DOCUMENT EXCERPT »
View Single Post
Old 12-02-2009, 07:42 AM
  # 1 (permalink)  
Recovered1
Member
 
Join Date: Jul 2009
Posts: 81
Managing my withdrawal and panic attacks

Firstly, I know this place is NOT for medical advice. No medical advice expected, wanted, or anticipated. I had a panic attack this morning, called a crisis line and hugged my puppies (known to lower blood pressure). I am responsible for me.

Still, if anyone can just "talk to me," it would be greatly appreciated. Like I said, called a crisis line and talked with people who know how to manage their own lives.

I have to set a boundary today. I have to tell my friend with a broken leg I can only be phone friends and it is greatly disturbing. Still, she has friends with two and three years of sobriety, and it's time for them to step up to the plate and be there for her. I have to take care of me right now. I am resentful I was sucked into the whole situation with the dynamics in place. I am torn between being honest and just blowing the whole thing off. First, do no harm. She is in a fragile state and I don't need to add to her distress. I suppose I can always tell her after the fact I just couldn't be there, or I could tell her the truth and how her stuff has affected me.

What do I do, short of getting help for my own codependency? I have a new therapist on 12/21. I see a shrink. I am trying to cover my bases as best I can. I want to get through the day without a drink. At the same time, she WILL call me and I am torn.

I hate this addiction and what it does. I hate my condition for what it is. What do I do? Let sober minds prevail.

SUPPLIED RECORDS »

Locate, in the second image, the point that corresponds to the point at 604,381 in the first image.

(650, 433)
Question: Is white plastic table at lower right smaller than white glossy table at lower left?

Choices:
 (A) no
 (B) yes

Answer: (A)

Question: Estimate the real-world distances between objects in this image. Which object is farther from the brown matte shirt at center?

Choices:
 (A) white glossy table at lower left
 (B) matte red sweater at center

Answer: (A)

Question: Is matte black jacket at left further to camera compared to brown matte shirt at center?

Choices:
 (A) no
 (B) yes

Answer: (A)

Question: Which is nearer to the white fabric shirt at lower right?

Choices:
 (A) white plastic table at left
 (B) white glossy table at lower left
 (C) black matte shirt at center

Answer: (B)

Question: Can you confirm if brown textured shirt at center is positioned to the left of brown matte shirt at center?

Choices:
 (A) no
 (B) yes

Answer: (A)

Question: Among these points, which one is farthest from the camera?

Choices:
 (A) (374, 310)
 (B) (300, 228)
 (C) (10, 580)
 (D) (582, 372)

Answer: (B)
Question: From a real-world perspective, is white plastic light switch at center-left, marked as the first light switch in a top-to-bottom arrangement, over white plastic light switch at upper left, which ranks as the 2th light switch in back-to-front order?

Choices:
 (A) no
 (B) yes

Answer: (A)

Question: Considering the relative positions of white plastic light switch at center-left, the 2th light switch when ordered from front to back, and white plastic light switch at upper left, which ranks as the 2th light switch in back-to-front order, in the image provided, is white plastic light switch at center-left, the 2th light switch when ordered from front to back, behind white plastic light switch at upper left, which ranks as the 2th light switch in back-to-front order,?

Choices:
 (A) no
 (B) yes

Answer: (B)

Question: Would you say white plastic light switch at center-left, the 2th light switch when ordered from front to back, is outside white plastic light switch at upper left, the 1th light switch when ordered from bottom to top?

EXPLORE THE MATERIAL »
1) Answer these about the forum post:
(a) What two things did the writer do after the panic attack that morning?
(b) On what date does the writer have a new therapist?
(c) What injury does the writer's friend have?
2) Please retype part of the forum post, beginning at the words "View Single Post" and stopping after the words "their own lives.".
The items have nothing to do with any task here.

SOLUTIONS BELOW »
1)
(a) Called a crisis line and hugged the puppies.
(b) 12/21.
(c) A broken leg.

2)
View Single Post
Old 12-02-2009, 07:42 AM
  # 1 (permalink)  
Recovered1
Member
 
Join Date: Jul 2009
Posts: 81
Managing my withdrawal and panic attacks

Firstly, I know this place is NOT for medical advice. No medical advice expected, wanted, or anticipated. I had a panic attack this morning, called a crisis line and hugged my puppies (known to lower blood pressure). I am responsible for me.

Still, if anyone can just "talk to me," it would be greatly appreciated. Like I said, called a crisis line and talked with people who know how to manage their own lives.